Showing posts with label Ben Hunt Davies. Show all posts
Showing posts with label Ben Hunt Davies. Show all posts

Saturday, 23 August 2008

A busy day

Toured the Olympic Village with Simon Clegg, Chief Executive of the British Olympic Association and Ben Hunt Davies, a rowing gold medallist from Sydney 2000.

Gave opening address at a reception to discuss making London the top spot for major sporting events where I promised to do all I can to help London win the right to stage the Rugby World Cup in 2015.

Briefed several journalists at the London House.

Attended the boxing semi-finals to watch John De Gale win another medal for Team GB.
Attended a reception at the London House attended by business representatives from the Chinese creative industries sector to encourage them to set up business in London.

Tour of the Athletes' Village

Dream day so far. Breakfast time tour of athletes' village. Sun shining, UK athletes smiling and facilities looking splendid.

Flags on arrival suggest we've arrived at a UN conference on birth control. And the UN are in fact handing out condoms here - advising athletes to 'play safe'.

Ben Hunt-Davies, a rowing gold in Sydney, shows me his quarters - an attractive apartment with bespoke pillows, great bathrooms, TV, fridge, wifi and a TV studio nearby.

An enormous basement runs under the entire village - more storage space than you'd ever need, doubling up as a secure bunker. The heavy doors suggest this is designed to withstand a very serious bomb - a sobering reminder we have to take security very seriously.

Oriental gardens to soothe the soul lie next to an impressive gym and 50 metre swimming pool. Those working out here are an awesome site - top of their game; the finest physical specimen in the world.

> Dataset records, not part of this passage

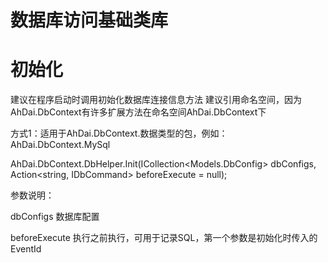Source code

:# 数据库访问基础类库

# 初始化
建议在程序启动时调用初始化数据库连接信息方法
建议引用命名空间，因为AhDai.DbContext有许多扩展方法在命名空间AhDai.DbContext下

方式1：适用于AhDai.DbContext.数据类型的包，例如：AhDai.DbContext.MySql

AhDai.DbContext.DbHelper.Init(ICollection<Models.DbConfig> dbConfigs, Action<string, IDbCommand> beforeExecute = null);

参数说明：

dbConfigs 数据库配置

beforeExecute 执行之前执行，可用于记录SQL，第一个参数是初始化时传入的EventId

They're modest too and unnervingly well adjusted. Goldie Sayers explains calmly how she missed a medal by 38 centimeters. Ben confirms to me that she'll relive that javelin throw for ever - adding that his own worst experience of life, as well as his best was at the Olympics.

What these athletes manage is Herculean. Those of us charged with delivering 2012 in London have a huge responsibility to do them justice. They need the best facilites - to prepare for the games and inhabit when they're underway.

But the village we build them has to be attractive to others when the Games are over. The Chinese have no doubt that the flats filled by Olympians this week will be easily sold to the emerging middle class of Beijing. And if they can manage that - so should we.